(Revision tracking records)
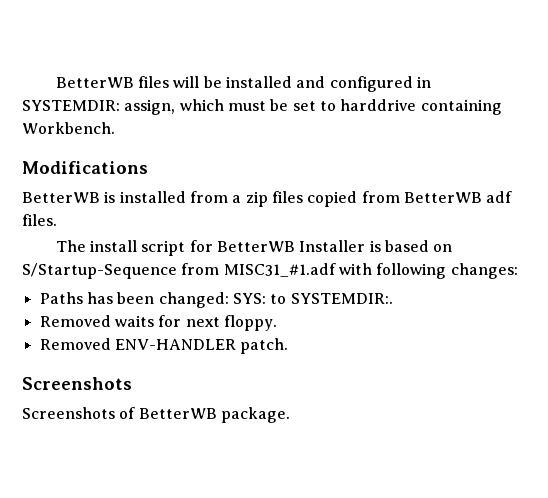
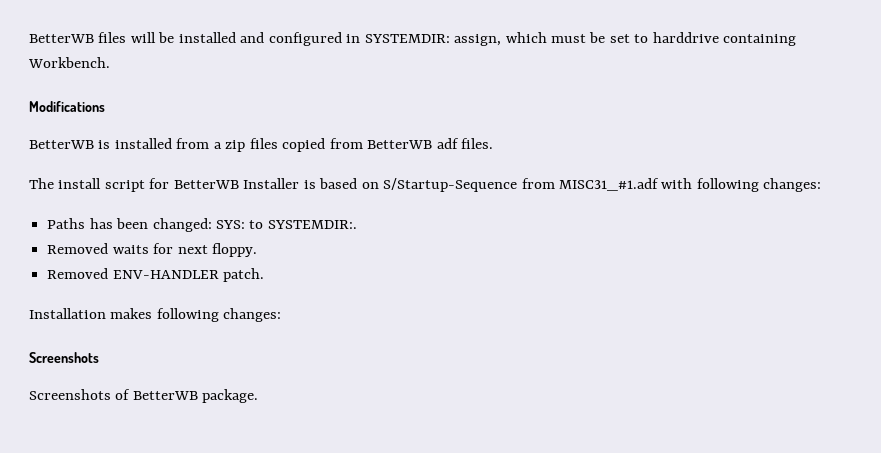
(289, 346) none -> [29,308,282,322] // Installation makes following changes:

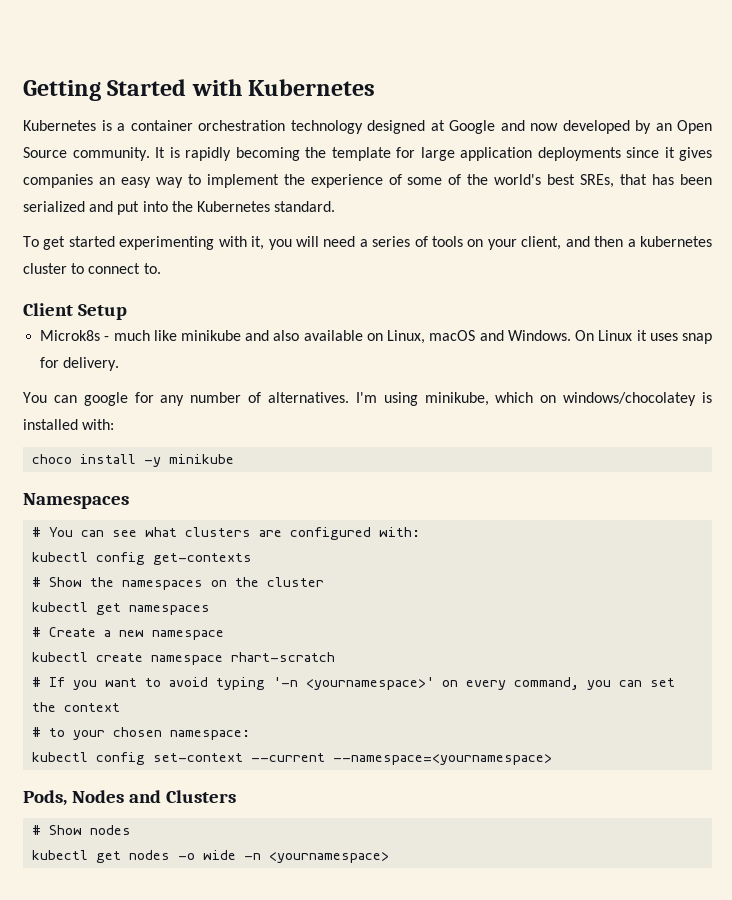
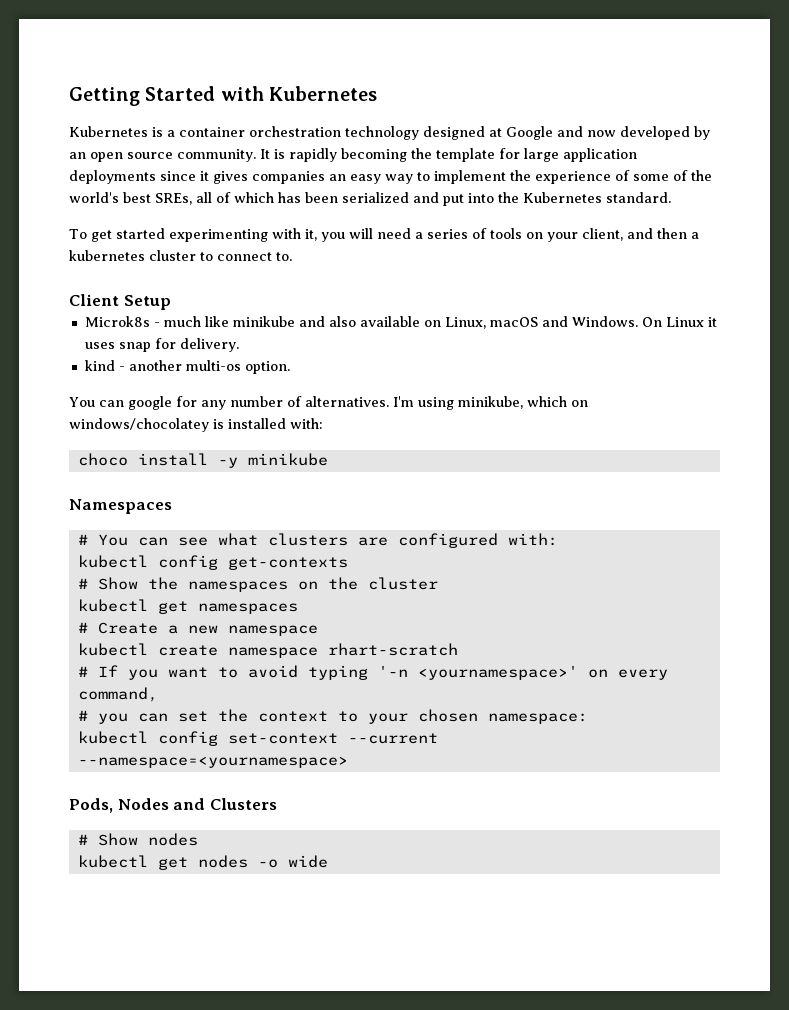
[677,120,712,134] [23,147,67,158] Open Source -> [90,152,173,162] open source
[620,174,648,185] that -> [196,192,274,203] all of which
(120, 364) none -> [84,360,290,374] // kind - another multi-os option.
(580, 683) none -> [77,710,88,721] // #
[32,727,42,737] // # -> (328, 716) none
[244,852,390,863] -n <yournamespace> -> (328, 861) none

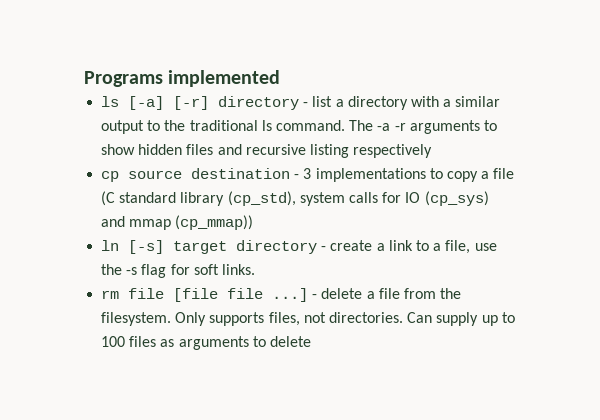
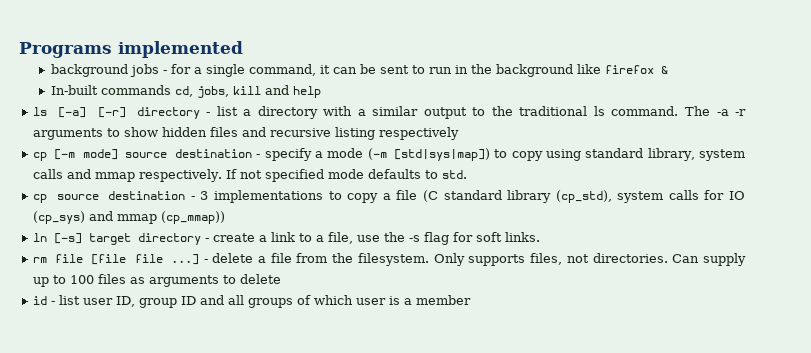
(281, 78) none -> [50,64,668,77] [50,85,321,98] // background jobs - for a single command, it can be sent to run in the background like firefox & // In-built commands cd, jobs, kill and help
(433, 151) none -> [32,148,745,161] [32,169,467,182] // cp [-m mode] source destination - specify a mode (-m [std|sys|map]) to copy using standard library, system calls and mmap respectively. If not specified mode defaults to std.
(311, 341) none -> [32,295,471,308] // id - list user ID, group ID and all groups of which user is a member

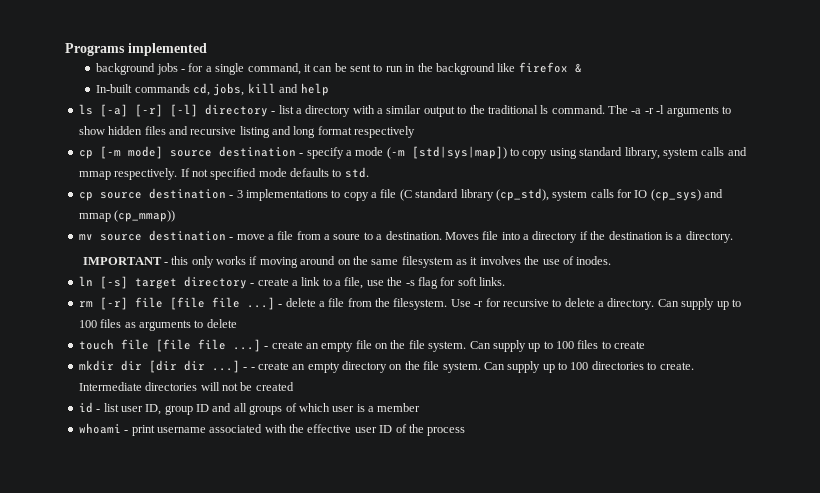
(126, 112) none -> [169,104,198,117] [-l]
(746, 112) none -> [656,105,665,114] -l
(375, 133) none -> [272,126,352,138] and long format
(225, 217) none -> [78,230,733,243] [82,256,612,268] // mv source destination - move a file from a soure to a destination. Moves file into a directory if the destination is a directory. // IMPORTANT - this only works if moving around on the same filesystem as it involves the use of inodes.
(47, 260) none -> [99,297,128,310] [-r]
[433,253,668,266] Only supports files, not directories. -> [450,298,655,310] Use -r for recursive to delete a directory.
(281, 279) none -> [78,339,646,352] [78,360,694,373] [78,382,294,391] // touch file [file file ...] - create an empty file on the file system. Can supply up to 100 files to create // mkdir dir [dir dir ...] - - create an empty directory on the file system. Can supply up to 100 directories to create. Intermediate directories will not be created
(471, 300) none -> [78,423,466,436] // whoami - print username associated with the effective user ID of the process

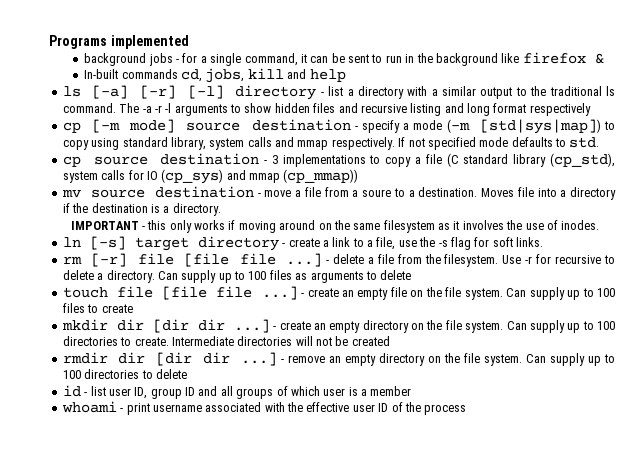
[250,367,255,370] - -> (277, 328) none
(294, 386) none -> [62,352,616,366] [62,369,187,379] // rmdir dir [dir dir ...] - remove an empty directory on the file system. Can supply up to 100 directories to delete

Directions
When a line of the records holds the word "delete", copy that line.

Answer for the task
[433,253,668,266] Only supports files, not directories. -> [450,298,655,310] Use -r for recursive to delete a directory.
(294, 386) none -> [62,352,616,366] [62,369,187,379] // rmdir dir [dir dir ...] - remove an empty directory on the file system. Can supply up to 100 directories to delete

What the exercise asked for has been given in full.